'''
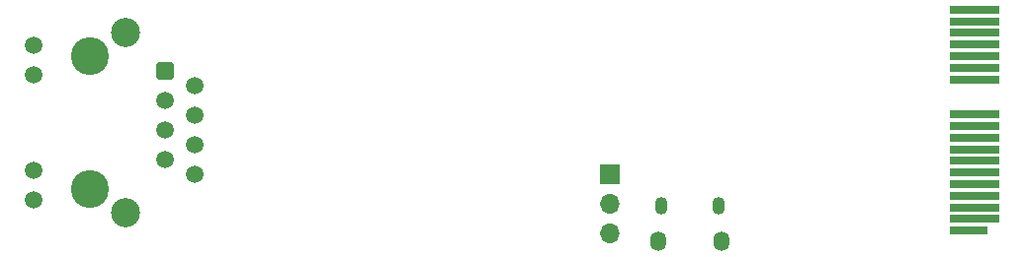
<source format=gbr>
%TF.GenerationSoftware,KiCad,Pcbnew,8.0.3*%
%TF.CreationDate,2024-06-27T21:22:13-04:00*%
%TF.ProjectId,rp2040-mgmt-module,72703230-3430-42d6-9d67-6d742d6d6f64,v0.0.0*%
%TF.SameCoordinates,Original*%
%TF.FileFunction,Soldermask,Bot*%
%TF.FilePolarity,Negative*%
%FSLAX46Y46*%
G04 Gerber Fmt 4.6, Leading zero omitted, Abs format (unit mm)*
G04 Created by KiCad (PCBNEW 8.0.3) date 2024-06-27 21:22:13*
%MOMM*%
%LPD*%
G01*
G04 APERTURE LIST*
G04 Aperture macros list*
%AMRoundRect*
0 Rectangle with rounded corners*
0 $1 Rounding radius*
0 $2 $3 $4 $5 $6 $7 $8 $9 X,Y pos of 4 corners*
0 Add a 4 corners polygon primitive as box body*
4,1,4,$2,$3,$4,$5,$6,$7,$8,$9,$2,$3,0*
0 Add four circle primitives for the rounded corners*
1,1,$1+$1,$2,$3*
1,1,$1+$1,$4,$5*
1,1,$1+$1,$6,$7*
1,1,$1+$1,$8,$9*
0 Add four rect primitives between the rounded corners*
20,1,$1+$1,$2,$3,$4,$5,0*
20,1,$1+$1,$4,$5,$6,$7,0*
20,1,$1+$1,$6,$7,$8,$9,0*
20,1,$1+$1,$8,$9,$2,$3,0*%
G04 Aperture macros list end*
%ADD10C,3.250000*%
%ADD11RoundRect,0.250500X-0.499500X0.499500X-0.499500X-0.499500X0.499500X-0.499500X0.499500X0.499500X0*%
%ADD12C,1.500000*%
%ADD13C,2.500000*%
%ADD14R,1.700000X1.700000*%
%ADD15O,1.700000X1.700000*%
%ADD16O,1.350000X1.700000*%
%ADD17O,1.100000X1.500000*%
%ADD18R,3.200000X0.700000*%
%ADD19R,4.300000X0.700000*%
G04 APERTURE END LIST*
D10*
%TO.C,J3*%
X6200000Y-6370000D03*
X6200000Y-17800000D03*
D11*
X12560000Y-7645000D03*
D12*
X15100000Y-8905000D03*
X12560000Y-10185000D03*
X15100000Y-11445000D03*
X12560000Y-12725000D03*
X15100000Y-13985000D03*
X12560000Y-15265000D03*
X15100000Y-16525000D03*
X1300000Y-5460000D03*
X1300000Y-8000000D03*
X1300000Y-16170000D03*
X1300000Y-18710000D03*
D13*
X9250000Y-4340000D03*
X9250000Y-19830000D03*
%TD*%
D14*
%TO.C,J4*%
X50700000Y-16560000D03*
D15*
X50700000Y-19100000D03*
X50700000Y-21640000D03*
%TD*%
D16*
%TO.C,J2*%
X54830000Y-22280000D03*
D17*
X55140000Y-19280000D03*
X59980000Y-19280000D03*
D16*
X60290000Y-22280000D03*
%TD*%
D18*
%TO.C,J1*%
X81400000Y-21390000D03*
D19*
X81950000Y-20390000D03*
X81950000Y-19390000D03*
X81950000Y-18390000D03*
X81950000Y-17390000D03*
X81950000Y-16390000D03*
X81950000Y-15390000D03*
X81950000Y-14390000D03*
X81950000Y-13390000D03*
X81950000Y-12390000D03*
X81950000Y-11390000D03*
X81950000Y-8390000D03*
X81950000Y-7390000D03*
X81950000Y-6390000D03*
X81950000Y-5390000D03*
X81950000Y-4390000D03*
X81950000Y-3390000D03*
X81950000Y-2390000D03*
%TD*%
M02*

</source>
'''
What to produce:
Repeat the material above verbatim, with no pictures in the output.

Exercise output:
<source format=gbr>
%TF.GenerationSoftware,KiCad,Pcbnew,8.0.3*%
%TF.CreationDate,2024-06-27T21:22:13-04:00*%
%TF.ProjectId,rp2040-mgmt-module,72703230-3430-42d6-9d67-6d742d6d6f64,v0.0.0*%
%TF.SameCoordinates,Original*%
%TF.FileFunction,Soldermask,Bot*%
%TF.FilePolarity,Negative*%
%FSLAX46Y46*%
G04 Gerber Fmt 4.6, Leading zero omitted, Abs format (unit mm)*
G04 Created by KiCad (PCBNEW 8.0.3) date 2024-06-27 21:22:13*
%MOMM*%
%LPD*%
G01*
G04 APERTURE LIST*
G04 Aperture macros list*
%AMRoundRect*
0 Rectangle with rounded corners*
0 $1 Rounding radius*
0 $2 $3 $4 $5 $6 $7 $8 $9 X,Y pos of 4 corners*
0 Add a 4 corners polygon primitive as box body*
4,1,4,$2,$3,$4,$5,$6,$7,$8,$9,$2,$3,0*
0 Add four circle primitives for the rounded corners*
1,1,$1+$1,$2,$3*
1,1,$1+$1,$4,$5*
1,1,$1+$1,$6,$7*
1,1,$1+$1,$8,$9*
0 Add four rect primitives between the rounded corners*
20,1,$1+$1,$2,$3,$4,$5,0*
20,1,$1+$1,$4,$5,$6,$7,0*
20,1,$1+$1,$6,$7,$8,$9,0*
20,1,$1+$1,$8,$9,$2,$3,0*%
G04 Aperture macros list end*
%ADD10C,3.250000*%
%ADD11RoundRect,0.250500X-0.499500X0.499500X-0.499500X-0.499500X0.499500X-0.499500X0.499500X0.499500X0*%
%ADD12C,1.500000*%
%ADD13C,2.500000*%
%ADD14R,1.700000X1.700000*%
%ADD15O,1.700000X1.700000*%
%ADD16O,1.350000X1.700000*%
%ADD17O,1.100000X1.500000*%
%ADD18R,3.200000X0.700000*%
%ADD19R,4.300000X0.700000*%
G04 APERTURE END LIST*
D10*
%TO.C,J3*%
X6200000Y-6370000D03*
X6200000Y-17800000D03*
D11*
X12560000Y-7645000D03*
D12*
X15100000Y-8905000D03*
X12560000Y-10185000D03*
X15100000Y-11445000D03*
X12560000Y-12725000D03*
X15100000Y-13985000D03*
X12560000Y-15265000D03*
X15100000Y-16525000D03*
X1300000Y-5460000D03*
X1300000Y-8000000D03*
X1300000Y-16170000D03*
X1300000Y-18710000D03*
D13*
X9250000Y-4340000D03*
X9250000Y-19830000D03*
%TD*%
D14*
%TO.C,J4*%
X50700000Y-16560000D03*
D15*
X50700000Y-19100000D03*
X50700000Y-21640000D03*
%TD*%
D16*
%TO.C,J2*%
X54830000Y-22280000D03*
D17*
X55140000Y-19280000D03*
X59980000Y-19280000D03*
D16*
X60290000Y-22280000D03*
%TD*%
D18*
%TO.C,J1*%
X81400000Y-21390000D03*
D19*
X81950000Y-20390000D03*
X81950000Y-19390000D03*
X81950000Y-18390000D03*
X81950000Y-17390000D03*
X81950000Y-16390000D03*
X81950000Y-15390000D03*
X81950000Y-14390000D03*
X81950000Y-13390000D03*
X81950000Y-12390000D03*
X81950000Y-11390000D03*
X81950000Y-8390000D03*
X81950000Y-7390000D03*
X81950000Y-6390000D03*
X81950000Y-5390000D03*
X81950000Y-4390000D03*
X81950000Y-3390000D03*
X81950000Y-2390000D03*
%TD*%
M02*

</source>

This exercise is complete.